英国の「初期」原子炉

  • As I said below on March 25, I’m abolishing my beaded accessory business
    in several months. Then, I’ll remake this whole website into a new, anti-nuke
    site focused on the “historical inseparability between nuclear weapons and power”.
    The new website is to be written in Japanese since it is targeted at Japanese readers. Until then, I’ll occasionally post some articles about this inseparability
    here.
  • 下の3月25日に述べましたように、あと数か月でこのビーズ アクセサリーのビジネスは廃業します。

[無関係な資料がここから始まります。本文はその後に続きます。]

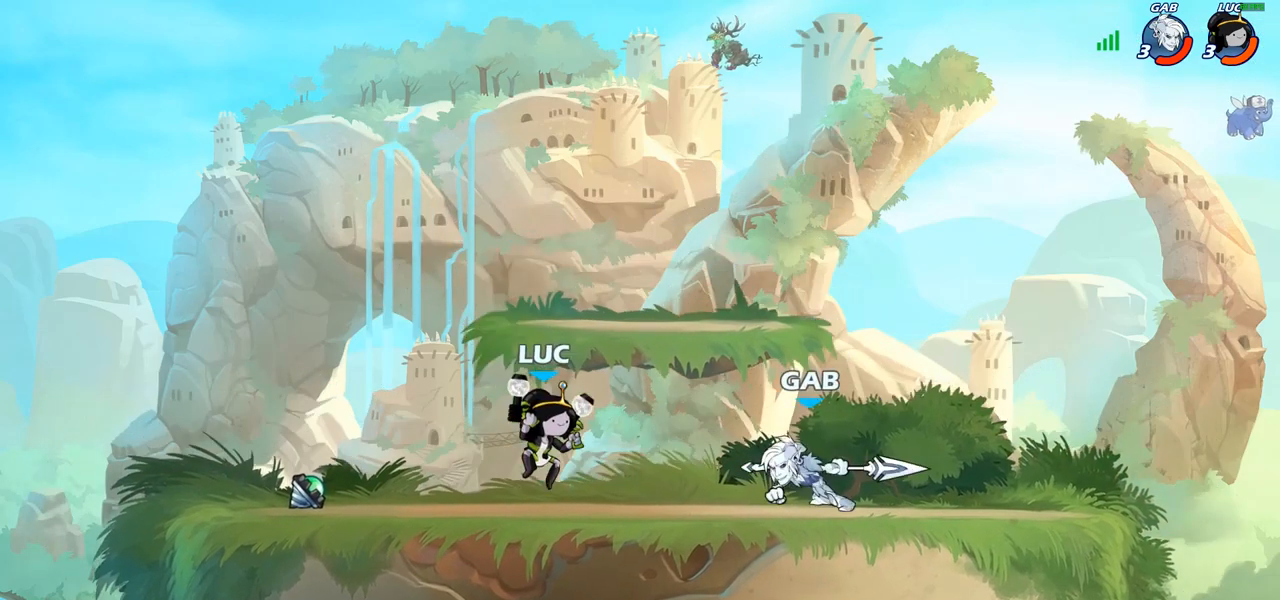
{"buttons": [], "left_stick": "center", "right_stick": "center", "events": [[50, "SQUARE", "down"], [83, "R1", "up"], [83, "R2", "up"], [133, "SQUARE", "up"], [217, "SQUARE", "down"], [317, "SQUARE", "up"], [383, "SQUARE", "down"], [483, "SQUARE", "up"]]}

その際、このウェブサイト全体を新たな反核サイトに作り変えます。そのフォーカスは、
    「核兵器と核発電の歴史的不可分性」にあります。
    その作り変えのときまで、時折ここに、その「不可分性」に関する記事を投稿しますね。
    ご注意: 移行期間中の記事においても、数か月先の新ウェブサイトにおいても、あれこれ
    英語のウェブサイトや書籍からの引用をしますが、その日本語訳は致しません。
    私は翻訳者ではないので、正確な翻訳などできないからです。それと、著作権所有者に無断で翻訳・発表をすると、著作権法上の法律問題も発生してしまいます。できるかぎり、皆様も引用元の原文をお読みくださいね。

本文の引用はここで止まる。